Asiatiques et Provençaux. Regards croisés

Asiatiques et Provençaux. Regards croisés

Journée d’études

26 avril 2019

Asiatiques et Provençaux. Regards croisés

organisée par l'Institut de recherches asiatiques (IRASIA, AMU-CNRS)

Aix Marseille Université, campus Saint Charles, 3 place V. Hugo, Marseille

Espace Yves Mathieu, salle LSH 406

 

 

L’imaginaire exotique des Provençaux s’est, pendant des siècles, nourri de la fascination de l’Empire ottoman, de la fréquentation des Echelles du Levant ou des relations avec les ports du Maghreb : avant le XIXème siècle, les relations avec l’Asie orientale passaient plus volontiers par l’Atlantique que par la Méditerranée. Après 1840 toutefois (première guerre de l’opium) et surtout après l’ouverture du canal de Suez, Marseille et Toulon deviennent les têtes de pont vers l’Extrême-Orient, supplantant seulement alors Bordeaux ou Lorient. A partir de ce moment, de nombreux Provençaux se sont établis en Asie tout en conservant des liens avec leur petite patrie, ce qui a entraîné un flux d’informations, de pratiques culturelles (arts, architecture, cuisine, botanique) de l’Est vers la Méditerranée, flux mal enregistré car lié à des pratiques informelles. Ces flux se sont perpétués lorsque ces Provençaux sont revenus sur les bords de la Méditerranée où ils ont amené des pratiques et des goûts exotiques. En sens inverse, des travailleurs asiatiques, des étudiants asiatiques et, pendant les guerres, des combattants asiatiques ont longuement séjourné en Provence, s’y sont parfois établis définitivement, y ont en tous cas exporté leurs pratiques culturelles tout en se livrant à des observations sur cette Provence où ils vivaient. Ce flux s’est perpétué pendant la période post-coloniale, ce dont témoigne le nombre des associations asiatiques.

 

Il ne faut pas toutefois surévaluer les traces de ces relations : la rue d’Alger à Toulon ou la porte d’Orient à Marseille ont une place bien plus importante dans la topographie urbaine que la rue de Sontay à Aix-en-Provence ou que le parc de l’Indochine à Nice et la fête de l’Aïd el-Kebir est très certainement célébrée plus massivement en Provence que la fête du Têt.

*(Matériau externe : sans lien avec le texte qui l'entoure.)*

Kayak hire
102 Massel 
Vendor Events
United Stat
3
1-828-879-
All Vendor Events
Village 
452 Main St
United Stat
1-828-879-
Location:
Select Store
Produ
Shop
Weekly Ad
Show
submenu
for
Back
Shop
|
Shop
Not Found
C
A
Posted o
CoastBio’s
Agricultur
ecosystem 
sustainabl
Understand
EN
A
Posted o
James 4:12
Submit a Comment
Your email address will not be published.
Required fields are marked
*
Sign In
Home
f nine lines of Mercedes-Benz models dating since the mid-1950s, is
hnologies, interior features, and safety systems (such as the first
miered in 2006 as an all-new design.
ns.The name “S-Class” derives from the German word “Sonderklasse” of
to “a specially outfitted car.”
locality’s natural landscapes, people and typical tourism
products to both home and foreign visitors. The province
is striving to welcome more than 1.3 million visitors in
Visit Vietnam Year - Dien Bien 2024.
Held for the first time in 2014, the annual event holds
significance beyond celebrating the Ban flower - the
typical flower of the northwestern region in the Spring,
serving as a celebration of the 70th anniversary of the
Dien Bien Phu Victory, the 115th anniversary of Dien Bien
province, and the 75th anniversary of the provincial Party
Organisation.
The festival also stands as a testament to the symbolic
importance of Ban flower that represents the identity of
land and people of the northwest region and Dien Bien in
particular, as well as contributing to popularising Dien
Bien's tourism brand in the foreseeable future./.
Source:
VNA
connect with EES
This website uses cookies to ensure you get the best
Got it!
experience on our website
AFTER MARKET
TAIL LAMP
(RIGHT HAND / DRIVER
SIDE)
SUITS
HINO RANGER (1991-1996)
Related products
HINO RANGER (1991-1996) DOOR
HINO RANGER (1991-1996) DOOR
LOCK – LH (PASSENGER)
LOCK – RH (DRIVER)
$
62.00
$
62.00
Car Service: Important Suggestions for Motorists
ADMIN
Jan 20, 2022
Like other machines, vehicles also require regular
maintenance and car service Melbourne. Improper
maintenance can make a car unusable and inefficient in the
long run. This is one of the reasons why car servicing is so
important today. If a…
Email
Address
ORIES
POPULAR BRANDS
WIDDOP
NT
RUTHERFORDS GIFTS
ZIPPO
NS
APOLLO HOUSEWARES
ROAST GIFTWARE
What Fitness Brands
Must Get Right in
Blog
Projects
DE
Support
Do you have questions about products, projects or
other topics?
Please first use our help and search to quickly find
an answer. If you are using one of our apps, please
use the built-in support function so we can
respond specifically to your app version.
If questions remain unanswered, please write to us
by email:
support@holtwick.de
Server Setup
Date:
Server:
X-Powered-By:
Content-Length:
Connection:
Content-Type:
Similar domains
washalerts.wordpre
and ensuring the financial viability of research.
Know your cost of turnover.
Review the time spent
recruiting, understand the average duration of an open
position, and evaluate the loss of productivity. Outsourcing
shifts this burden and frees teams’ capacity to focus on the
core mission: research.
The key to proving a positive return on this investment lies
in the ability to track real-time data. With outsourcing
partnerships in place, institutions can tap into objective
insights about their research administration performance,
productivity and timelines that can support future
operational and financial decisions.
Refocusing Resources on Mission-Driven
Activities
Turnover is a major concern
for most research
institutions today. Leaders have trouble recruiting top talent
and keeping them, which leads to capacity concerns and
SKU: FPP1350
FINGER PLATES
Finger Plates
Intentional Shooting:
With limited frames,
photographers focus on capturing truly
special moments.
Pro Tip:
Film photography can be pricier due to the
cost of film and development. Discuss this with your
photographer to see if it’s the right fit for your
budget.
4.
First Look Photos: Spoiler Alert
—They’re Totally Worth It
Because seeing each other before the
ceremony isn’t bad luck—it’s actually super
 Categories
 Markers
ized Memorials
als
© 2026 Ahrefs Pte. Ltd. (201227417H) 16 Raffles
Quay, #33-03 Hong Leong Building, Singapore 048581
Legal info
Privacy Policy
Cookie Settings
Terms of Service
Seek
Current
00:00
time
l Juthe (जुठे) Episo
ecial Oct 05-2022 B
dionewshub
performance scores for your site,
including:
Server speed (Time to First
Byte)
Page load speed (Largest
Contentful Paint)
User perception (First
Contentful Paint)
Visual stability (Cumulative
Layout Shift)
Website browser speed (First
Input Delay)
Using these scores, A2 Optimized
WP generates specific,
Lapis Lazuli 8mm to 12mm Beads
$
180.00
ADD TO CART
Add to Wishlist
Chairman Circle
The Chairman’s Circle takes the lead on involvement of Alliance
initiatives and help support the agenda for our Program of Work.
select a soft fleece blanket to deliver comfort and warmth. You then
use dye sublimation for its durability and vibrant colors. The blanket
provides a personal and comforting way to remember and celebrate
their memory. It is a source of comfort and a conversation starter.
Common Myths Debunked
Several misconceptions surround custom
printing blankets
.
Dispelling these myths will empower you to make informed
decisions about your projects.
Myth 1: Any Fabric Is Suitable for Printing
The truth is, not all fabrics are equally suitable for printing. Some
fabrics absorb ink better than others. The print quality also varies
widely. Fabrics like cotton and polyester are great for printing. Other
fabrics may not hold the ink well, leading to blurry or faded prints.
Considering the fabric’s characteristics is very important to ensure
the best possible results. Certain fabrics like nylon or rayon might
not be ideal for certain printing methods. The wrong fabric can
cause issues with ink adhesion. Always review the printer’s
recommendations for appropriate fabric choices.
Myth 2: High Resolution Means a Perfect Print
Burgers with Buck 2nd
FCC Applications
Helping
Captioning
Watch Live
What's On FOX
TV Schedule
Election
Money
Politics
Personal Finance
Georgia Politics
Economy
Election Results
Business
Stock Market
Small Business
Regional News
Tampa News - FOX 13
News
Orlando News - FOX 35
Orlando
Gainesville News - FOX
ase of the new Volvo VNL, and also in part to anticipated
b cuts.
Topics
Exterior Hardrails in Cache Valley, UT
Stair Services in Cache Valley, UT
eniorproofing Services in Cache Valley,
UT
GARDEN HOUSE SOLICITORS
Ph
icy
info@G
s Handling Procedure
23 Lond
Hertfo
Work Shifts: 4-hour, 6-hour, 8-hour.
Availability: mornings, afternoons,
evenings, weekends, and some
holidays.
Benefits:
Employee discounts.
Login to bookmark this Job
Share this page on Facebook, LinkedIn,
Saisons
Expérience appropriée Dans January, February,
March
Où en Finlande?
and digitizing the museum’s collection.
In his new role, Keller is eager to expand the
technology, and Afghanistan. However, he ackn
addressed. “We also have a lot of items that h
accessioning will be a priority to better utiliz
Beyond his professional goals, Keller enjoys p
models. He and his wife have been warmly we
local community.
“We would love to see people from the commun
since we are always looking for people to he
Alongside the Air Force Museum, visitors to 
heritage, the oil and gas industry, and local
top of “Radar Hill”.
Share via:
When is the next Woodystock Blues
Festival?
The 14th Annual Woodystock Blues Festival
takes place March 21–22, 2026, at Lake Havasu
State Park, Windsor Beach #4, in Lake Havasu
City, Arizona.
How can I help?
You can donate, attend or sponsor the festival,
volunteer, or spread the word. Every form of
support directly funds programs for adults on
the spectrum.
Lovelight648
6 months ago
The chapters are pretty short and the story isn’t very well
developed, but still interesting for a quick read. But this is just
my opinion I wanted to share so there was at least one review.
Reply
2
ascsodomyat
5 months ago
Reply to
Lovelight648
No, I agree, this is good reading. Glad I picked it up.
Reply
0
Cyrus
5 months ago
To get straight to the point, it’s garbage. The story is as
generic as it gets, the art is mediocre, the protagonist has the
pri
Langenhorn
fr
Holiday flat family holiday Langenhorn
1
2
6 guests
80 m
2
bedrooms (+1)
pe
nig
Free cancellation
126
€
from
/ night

Aussi, l’objectif de la journée d’études n’est pas de montrer l’universalité des traces extrême-orientales en Provence, mais d’approcher les transmissions de pratiques au sein de groupes humains qui ont toujours été minoritaires, transmissions qui s’effectuent donc le plus souvent dans la sphère privée et la façon dont ces pratiques sont perçues dans le monde extérieur : l’observation des traces nombreuses, matérielles et immatérielles qu’ont laissées les relations entre la Provence et l’Extrême-Orient suggèrent en effet un enracinement dans les mentalités, en Asie aussi bien qu’en Provence. Le second objectif de cette journée d'études est de dresser un inventaire des ressources disponibles en Provence quant aux études asiatiques, en vue d'un colloque international qui serait susceptible d’être organisé en 2020 à Marseille.